A small boat with an outboard motor came alongside, offering to take passengers across, and Hewson decided to send me over with one of his assistants. As we left, messages were shouted to the boatman to remind the ferry to come back. We zigzagged across the river, between the islands and the sandbanks, and it was twenty minutes before we reached the other bank. A multitude of women and children were bathing close to the shore. It was now dusk. Trees and moored boats were silhouetted against the bright sky and river. We climbed up the steep bank and came into a dirt street which was as full of holes and bumps as a construction site.

Boa Vista is a preposterous city: separate huddles of shabby houses along wide streets that have been marked out according to the design of a master town-planner. Only, the streets have not yet been built, except in short, abrupt and arbitrary stretches. The planners have planned for the year 2000, and what in that year will be magnificent avenues in the meantime connect nothing to nothing through red Brazilian dirt. One curious result is that though in terms of population Boa Vista is a small city, its distances are metropolitan, without the alleviation of a metropolitan bus service. Lamp standards line the well-planned desolation, part of the promise of the future, and a number of grand buildings, among them an abattoir and a hospital, both uncommissioned, have been put up, awaiting the future and an increase of population, which at present consists mainly of civil servants administering one another and smugglers who keep the civil servants supplied; the Brazilian Government, for reasons of economy and convenience, tolerating smuggling in this territory.

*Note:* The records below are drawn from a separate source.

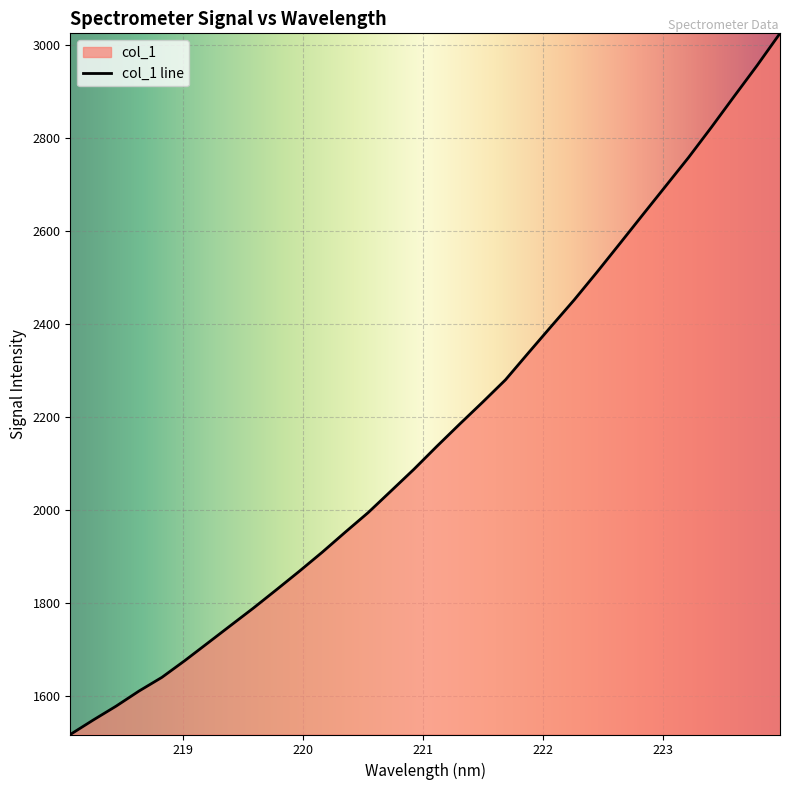

At which label is the value closest to 2271?

221.6902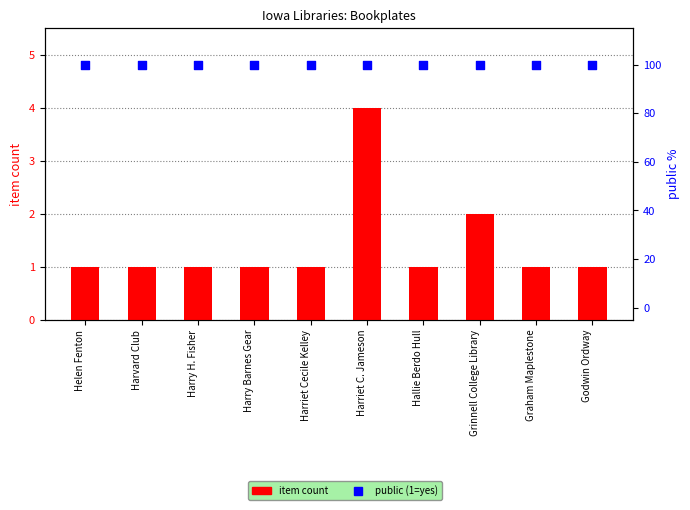

At which category is the sum across all series the highest?

Harriet C. Jameson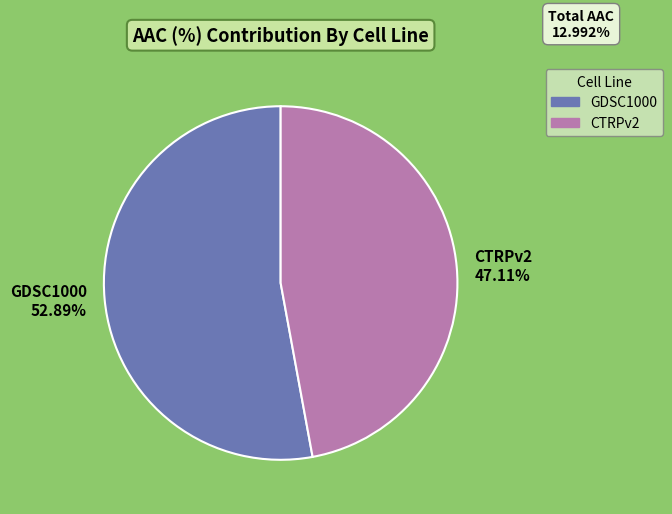

Which category has the biggest portion of the pie?

GDSC1000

A taxi, an open Willys jeep – only jeeps can operate on these streets – took me to the hotel, one of the impressive buildings put up for
AD
2000. In that year, no doubt, it will occupy a commanding position in a splendid town centre, where smart and incorruptible policemen will control traffic through tree-lined avenues and fountains will play in well-kept gardens; but at the moment this town centre was an immense featureless dustbowl, across which gaily-coloured open jeeps packed with cheerful Brazilians regularly scuttled, whirling up clouds of red dust that blotted out the lamp standards and electric poles with which the town bristles and the houses, small in the distance, at the other end of the bowl. The hotel, new and pink, already felt like a ruin, like a relic of a retreating civilization. It smelt of disuse. Two barefooted children, dirty and shy, wearing clothes into which, following the Boa Vistan pattern, they had yet to grow, showed me to my room: a bed, a chair, a bulbless reading lamp, an ugly unshining wardrobe, a hot-water tap that didn’t run and had possibly never run, a window that overlooked a patch of wasteland where much garbage had been dumped. After this it seemed an impertinence when, on my way out, the man behind the desk asked for my passport. Abandoning Spanish, which I had used previously with him, I said in English and with some annoyance that I had none. He shrugged his shoulders, withdrew the request and went on picking his teeth.